■ Listed records
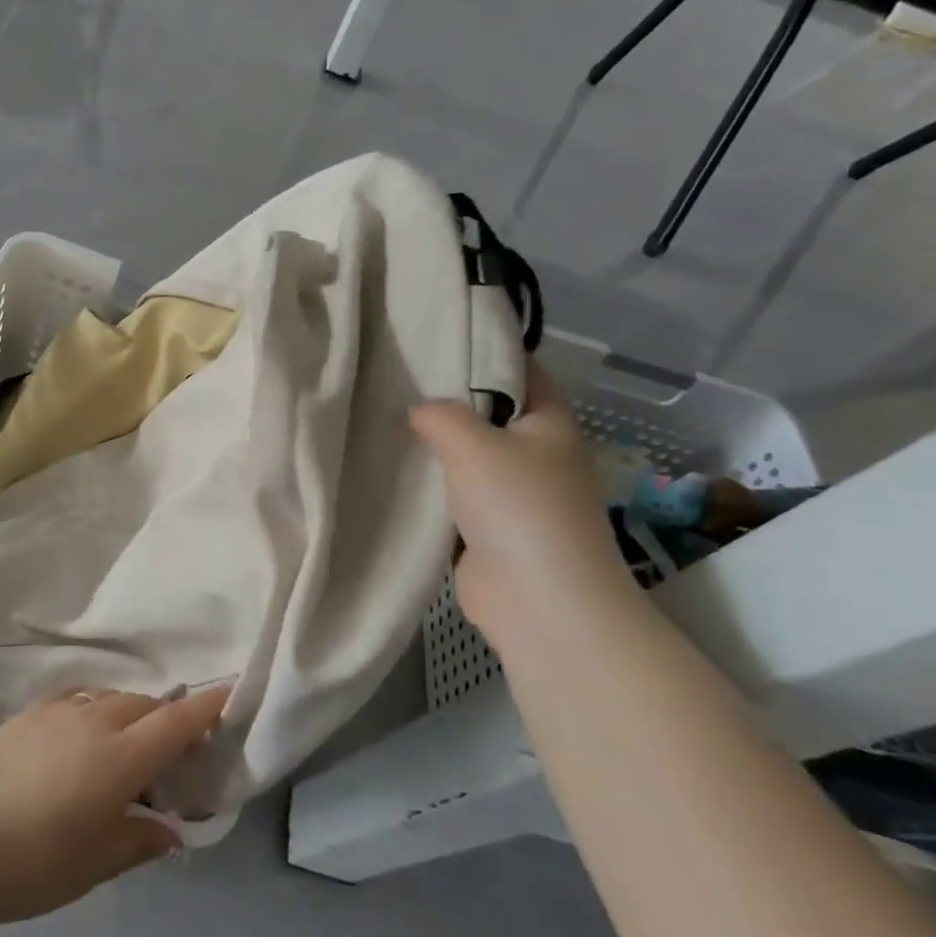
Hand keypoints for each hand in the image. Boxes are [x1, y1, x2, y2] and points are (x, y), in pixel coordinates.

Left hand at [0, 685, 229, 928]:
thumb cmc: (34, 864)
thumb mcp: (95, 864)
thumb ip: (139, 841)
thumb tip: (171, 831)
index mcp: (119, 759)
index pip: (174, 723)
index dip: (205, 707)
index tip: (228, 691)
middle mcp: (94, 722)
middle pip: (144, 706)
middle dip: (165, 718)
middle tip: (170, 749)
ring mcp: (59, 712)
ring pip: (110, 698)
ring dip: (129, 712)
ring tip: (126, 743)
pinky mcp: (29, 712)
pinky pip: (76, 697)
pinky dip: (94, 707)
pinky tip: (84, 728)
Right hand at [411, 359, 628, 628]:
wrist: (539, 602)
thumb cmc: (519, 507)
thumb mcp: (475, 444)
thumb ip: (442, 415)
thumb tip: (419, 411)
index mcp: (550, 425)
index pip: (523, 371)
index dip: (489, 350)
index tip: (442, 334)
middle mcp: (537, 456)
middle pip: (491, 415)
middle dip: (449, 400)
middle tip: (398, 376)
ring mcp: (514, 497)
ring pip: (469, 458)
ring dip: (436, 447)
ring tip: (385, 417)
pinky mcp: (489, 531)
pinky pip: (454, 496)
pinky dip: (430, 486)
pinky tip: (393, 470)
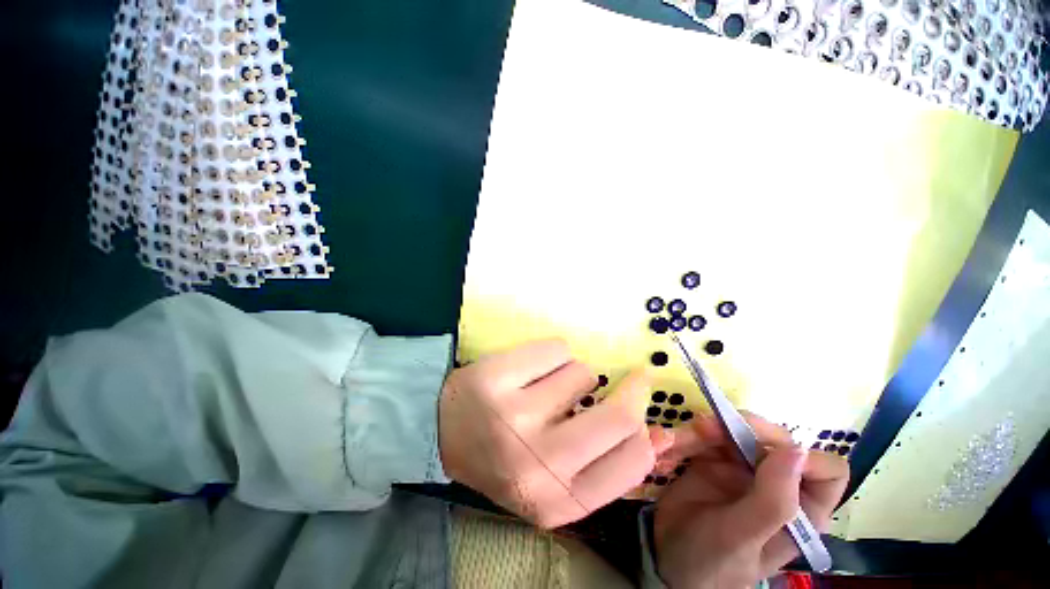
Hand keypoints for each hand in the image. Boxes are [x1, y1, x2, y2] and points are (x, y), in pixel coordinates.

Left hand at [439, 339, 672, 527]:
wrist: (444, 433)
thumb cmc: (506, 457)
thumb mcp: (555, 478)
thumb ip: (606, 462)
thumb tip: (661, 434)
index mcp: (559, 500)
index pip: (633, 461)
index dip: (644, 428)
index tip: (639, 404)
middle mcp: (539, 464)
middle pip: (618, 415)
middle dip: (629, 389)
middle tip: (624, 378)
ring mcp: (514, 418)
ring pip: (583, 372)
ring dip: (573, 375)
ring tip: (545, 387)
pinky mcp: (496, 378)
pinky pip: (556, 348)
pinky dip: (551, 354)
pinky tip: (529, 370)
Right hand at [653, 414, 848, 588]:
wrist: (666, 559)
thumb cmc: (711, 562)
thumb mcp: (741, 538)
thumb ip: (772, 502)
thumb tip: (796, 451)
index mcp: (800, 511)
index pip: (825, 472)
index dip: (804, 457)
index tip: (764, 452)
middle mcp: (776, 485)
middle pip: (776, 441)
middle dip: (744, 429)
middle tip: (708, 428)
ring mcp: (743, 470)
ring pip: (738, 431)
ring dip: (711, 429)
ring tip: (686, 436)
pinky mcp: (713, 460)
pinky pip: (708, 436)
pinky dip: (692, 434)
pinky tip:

■ Work instruction
Find "index dip: (205, 707)" in the entries above and copy that whole line exactly, then each line after it through the line that contains "middle mcp: (537, 456)".

■ Output for this task
index dip: (205, 707)
index tip: (228, 691)
middle mcp: (94, 722)
middle pip: (144, 706)
middle dip: (165, 718)
middle tip: (170, 749)
ring mcp: (59, 712)
ring pip: (110, 698)
ring dip: (129, 712)
ring tip: (126, 743)
pinky mcp: (29, 712)
pinky pip: (76, 697)
pinky dip: (94, 707)
pinky tip: (84, 728)
Right hand at [411, 359, 628, 628]:
wrist: (539, 602)
thumb cmc: (519, 507)
thumb mcp: (475, 444)
thumb ip: (442, 415)
thumb tip: (419, 411)
index mcp: (550, 425)
index pip: (523, 371)
index dip: (489, 350)
index tip: (442, 334)
middle mcp: (537, 456)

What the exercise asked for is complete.